DIRECTIVE: Reproduce the stretch of the listing from the line containing "family: Apidae" through the line containing "scientific name: Centranthus ruber", replacing each "common name" with "vernacular name" and leaving everything else as it is.

PROVIDED MATERIAL:
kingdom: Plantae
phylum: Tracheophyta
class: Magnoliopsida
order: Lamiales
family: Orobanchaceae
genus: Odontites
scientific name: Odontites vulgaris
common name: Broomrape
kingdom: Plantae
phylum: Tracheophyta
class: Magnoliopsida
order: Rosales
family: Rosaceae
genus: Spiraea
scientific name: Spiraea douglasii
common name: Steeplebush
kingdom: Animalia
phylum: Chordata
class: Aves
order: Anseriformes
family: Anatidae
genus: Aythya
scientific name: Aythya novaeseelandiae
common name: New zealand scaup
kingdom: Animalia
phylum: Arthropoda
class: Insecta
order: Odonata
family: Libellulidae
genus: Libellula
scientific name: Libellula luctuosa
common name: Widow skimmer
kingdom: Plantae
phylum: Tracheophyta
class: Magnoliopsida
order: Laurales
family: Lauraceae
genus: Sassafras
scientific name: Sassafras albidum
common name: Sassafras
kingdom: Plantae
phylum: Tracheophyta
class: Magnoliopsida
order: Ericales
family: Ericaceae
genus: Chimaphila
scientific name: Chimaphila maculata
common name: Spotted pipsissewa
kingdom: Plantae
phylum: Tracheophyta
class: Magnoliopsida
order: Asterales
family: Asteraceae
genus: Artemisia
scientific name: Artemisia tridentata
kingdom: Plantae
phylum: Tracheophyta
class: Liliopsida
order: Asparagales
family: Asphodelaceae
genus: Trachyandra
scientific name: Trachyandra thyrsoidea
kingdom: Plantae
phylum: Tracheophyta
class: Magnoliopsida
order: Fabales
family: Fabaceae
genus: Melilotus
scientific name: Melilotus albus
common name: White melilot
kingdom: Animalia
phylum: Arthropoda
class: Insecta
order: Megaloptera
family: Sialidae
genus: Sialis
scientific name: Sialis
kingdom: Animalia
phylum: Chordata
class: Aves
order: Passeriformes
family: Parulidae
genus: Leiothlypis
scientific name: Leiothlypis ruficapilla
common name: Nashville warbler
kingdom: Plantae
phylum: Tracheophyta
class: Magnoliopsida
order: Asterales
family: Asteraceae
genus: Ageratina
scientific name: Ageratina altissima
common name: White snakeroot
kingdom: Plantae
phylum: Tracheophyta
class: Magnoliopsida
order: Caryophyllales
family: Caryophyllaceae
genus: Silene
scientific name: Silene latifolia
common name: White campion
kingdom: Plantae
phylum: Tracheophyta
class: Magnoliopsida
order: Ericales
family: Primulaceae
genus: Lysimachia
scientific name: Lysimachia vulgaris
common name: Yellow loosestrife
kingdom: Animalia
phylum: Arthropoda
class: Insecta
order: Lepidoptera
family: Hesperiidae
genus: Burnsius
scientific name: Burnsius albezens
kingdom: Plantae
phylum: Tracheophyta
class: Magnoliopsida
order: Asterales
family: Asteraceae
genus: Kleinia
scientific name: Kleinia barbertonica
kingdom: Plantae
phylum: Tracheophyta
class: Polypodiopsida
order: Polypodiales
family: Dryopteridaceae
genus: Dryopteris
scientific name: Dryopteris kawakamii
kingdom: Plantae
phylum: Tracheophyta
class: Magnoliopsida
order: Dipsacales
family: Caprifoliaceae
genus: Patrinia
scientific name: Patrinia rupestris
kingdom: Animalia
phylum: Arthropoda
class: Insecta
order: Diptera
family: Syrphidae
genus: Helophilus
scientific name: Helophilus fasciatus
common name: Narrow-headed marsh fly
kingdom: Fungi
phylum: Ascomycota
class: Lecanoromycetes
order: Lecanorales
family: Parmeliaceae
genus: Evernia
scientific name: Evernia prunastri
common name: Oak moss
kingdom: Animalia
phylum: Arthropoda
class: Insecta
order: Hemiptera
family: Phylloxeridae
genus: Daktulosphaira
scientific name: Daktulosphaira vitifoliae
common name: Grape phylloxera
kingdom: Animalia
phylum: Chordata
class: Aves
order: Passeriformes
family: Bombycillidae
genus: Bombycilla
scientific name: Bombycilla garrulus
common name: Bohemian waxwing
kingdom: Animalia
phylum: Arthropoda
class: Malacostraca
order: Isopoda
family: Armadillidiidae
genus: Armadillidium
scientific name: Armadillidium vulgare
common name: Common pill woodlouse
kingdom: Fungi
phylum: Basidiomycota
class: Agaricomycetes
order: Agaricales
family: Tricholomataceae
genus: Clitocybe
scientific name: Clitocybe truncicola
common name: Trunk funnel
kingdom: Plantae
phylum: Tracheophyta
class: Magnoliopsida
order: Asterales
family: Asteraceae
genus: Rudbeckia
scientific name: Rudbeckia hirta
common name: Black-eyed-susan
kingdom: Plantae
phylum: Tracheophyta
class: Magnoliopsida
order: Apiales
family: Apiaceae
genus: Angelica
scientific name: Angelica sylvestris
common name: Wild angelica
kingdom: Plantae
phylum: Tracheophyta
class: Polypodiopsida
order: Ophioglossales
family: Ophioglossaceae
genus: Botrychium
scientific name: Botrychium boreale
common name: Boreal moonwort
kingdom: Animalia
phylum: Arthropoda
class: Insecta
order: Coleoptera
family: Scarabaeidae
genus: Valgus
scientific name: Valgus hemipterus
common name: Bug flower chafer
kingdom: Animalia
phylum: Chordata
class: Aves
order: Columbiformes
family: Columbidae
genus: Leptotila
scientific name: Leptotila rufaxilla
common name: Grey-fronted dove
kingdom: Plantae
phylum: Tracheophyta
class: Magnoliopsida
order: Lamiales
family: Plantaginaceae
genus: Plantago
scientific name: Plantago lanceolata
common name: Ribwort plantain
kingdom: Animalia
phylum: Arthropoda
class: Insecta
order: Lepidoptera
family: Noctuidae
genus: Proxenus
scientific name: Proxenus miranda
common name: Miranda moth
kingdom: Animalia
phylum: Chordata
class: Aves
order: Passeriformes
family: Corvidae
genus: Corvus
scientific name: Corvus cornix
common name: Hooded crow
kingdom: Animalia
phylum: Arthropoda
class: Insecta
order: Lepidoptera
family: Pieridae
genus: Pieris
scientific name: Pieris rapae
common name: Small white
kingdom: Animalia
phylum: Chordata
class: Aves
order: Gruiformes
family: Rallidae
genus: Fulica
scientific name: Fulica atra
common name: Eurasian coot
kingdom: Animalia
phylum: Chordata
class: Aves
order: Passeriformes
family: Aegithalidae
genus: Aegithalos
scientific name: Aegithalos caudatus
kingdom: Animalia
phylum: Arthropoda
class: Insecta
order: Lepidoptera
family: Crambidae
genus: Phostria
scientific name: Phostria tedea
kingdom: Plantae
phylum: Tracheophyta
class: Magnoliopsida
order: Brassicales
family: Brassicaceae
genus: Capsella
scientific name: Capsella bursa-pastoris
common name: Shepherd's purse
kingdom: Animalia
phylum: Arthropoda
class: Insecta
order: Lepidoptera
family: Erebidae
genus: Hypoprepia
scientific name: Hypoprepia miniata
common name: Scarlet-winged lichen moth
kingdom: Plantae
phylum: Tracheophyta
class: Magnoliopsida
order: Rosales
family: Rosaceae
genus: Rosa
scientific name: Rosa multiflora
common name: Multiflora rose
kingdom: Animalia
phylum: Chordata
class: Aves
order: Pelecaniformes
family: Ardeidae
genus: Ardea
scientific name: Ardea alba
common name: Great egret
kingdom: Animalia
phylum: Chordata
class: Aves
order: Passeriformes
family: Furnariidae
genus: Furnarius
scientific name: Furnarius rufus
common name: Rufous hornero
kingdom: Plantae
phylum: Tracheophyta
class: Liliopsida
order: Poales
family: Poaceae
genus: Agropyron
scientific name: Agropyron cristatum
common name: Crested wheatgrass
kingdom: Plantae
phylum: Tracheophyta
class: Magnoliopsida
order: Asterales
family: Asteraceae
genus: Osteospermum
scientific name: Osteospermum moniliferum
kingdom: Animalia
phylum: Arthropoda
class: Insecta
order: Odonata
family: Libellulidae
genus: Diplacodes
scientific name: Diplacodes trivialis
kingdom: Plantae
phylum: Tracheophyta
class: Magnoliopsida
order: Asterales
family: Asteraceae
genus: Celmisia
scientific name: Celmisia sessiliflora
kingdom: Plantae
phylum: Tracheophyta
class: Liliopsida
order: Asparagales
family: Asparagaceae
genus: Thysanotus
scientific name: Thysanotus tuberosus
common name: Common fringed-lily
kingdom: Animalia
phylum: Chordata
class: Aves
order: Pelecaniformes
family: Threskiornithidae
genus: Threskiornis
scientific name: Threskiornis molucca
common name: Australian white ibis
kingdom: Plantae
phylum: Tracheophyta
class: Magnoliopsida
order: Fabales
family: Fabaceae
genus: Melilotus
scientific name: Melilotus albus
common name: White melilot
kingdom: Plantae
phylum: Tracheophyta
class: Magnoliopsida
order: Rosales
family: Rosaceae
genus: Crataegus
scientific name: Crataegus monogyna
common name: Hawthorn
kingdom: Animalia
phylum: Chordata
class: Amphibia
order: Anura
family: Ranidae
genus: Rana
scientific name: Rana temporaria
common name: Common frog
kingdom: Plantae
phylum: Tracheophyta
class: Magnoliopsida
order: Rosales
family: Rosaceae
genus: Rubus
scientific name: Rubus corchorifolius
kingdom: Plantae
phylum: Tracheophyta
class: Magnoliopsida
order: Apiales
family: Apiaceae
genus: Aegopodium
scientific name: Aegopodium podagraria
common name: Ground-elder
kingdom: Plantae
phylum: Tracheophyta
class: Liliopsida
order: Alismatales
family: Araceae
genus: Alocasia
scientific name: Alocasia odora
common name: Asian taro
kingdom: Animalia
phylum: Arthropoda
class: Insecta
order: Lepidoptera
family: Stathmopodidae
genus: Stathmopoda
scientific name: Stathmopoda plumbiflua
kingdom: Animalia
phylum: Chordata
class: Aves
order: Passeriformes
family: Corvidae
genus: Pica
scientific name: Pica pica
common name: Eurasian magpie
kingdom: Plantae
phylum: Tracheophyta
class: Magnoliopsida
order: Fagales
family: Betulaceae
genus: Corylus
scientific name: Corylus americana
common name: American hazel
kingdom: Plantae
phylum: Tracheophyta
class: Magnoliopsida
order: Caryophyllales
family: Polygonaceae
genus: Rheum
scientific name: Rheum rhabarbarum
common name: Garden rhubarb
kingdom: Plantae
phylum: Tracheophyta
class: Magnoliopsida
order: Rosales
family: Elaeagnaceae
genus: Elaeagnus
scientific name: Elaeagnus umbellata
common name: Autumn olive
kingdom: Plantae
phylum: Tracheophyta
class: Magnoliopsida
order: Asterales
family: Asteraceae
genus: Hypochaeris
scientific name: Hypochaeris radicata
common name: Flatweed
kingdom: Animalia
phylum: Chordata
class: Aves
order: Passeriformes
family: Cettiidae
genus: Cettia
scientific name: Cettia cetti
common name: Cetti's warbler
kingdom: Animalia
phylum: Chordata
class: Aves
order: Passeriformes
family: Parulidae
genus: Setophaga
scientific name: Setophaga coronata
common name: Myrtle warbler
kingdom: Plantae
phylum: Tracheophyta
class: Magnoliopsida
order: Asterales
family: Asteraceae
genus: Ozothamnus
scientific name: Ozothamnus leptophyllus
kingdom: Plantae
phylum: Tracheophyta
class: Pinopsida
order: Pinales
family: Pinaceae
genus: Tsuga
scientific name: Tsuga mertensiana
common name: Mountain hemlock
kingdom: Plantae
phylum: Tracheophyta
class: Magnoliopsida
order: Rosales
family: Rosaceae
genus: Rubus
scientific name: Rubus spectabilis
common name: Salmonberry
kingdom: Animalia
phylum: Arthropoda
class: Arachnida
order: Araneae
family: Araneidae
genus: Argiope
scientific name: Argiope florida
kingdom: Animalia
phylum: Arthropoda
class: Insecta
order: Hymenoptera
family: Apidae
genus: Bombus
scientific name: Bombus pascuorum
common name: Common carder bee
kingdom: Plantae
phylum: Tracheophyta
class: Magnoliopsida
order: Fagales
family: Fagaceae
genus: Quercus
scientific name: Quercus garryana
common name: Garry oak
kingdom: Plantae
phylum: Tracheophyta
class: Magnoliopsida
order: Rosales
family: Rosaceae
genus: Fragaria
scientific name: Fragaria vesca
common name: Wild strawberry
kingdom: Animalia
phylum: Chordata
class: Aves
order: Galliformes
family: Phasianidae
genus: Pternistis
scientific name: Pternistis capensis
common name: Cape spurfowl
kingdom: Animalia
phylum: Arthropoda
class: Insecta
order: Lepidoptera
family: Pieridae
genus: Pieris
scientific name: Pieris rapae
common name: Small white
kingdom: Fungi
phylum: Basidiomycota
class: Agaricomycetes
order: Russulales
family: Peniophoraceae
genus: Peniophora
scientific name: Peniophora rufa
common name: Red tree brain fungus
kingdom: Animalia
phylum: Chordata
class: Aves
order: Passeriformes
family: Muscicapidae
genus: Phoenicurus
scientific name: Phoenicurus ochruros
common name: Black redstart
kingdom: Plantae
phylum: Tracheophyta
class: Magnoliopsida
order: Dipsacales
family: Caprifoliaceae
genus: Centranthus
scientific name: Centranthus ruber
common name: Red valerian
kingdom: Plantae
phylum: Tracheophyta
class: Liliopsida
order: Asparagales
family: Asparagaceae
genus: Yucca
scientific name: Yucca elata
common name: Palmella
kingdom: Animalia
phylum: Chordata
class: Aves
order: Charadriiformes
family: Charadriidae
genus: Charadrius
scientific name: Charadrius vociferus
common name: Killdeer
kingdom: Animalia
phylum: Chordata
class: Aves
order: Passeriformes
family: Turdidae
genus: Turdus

SOLUTION BELOW:
family: Apidae
genus: Bombus
scientific name: Bombus pascuorum
vernacular name: Common carder bee
kingdom: Plantae
phylum: Tracheophyta
class: Magnoliopsida
order: Fagales
family: Fagaceae
genus: Quercus
scientific name: Quercus garryana
vernacular name: Garry oak
kingdom: Plantae
phylum: Tracheophyta
class: Magnoliopsida
order: Rosales
family: Rosaceae
genus: Fragaria
scientific name: Fragaria vesca
vernacular name: Wild strawberry
kingdom: Animalia
phylum: Chordata
class: Aves
order: Galliformes
family: Phasianidae
genus: Pternistis
scientific name: Pternistis capensis
vernacular name: Cape spurfowl
kingdom: Animalia
phylum: Arthropoda
class: Insecta
order: Lepidoptera
family: Pieridae
genus: Pieris
scientific name: Pieris rapae
vernacular name: Small white
kingdom: Fungi
phylum: Basidiomycota
class: Agaricomycetes
order: Russulales
family: Peniophoraceae
genus: Peniophora
scientific name: Peniophora rufa
vernacular name: Red tree brain fungus
kingdom: Animalia
phylum: Chordata
class: Aves
order: Passeriformes
family: Muscicapidae
genus: Phoenicurus
scientific name: Phoenicurus ochruros
vernacular name: Black redstart
kingdom: Plantae
phylum: Tracheophyta
class: Magnoliopsida
order: Dipsacales
family: Caprifoliaceae
genus: Centranthus
scientific name: Centranthus ruber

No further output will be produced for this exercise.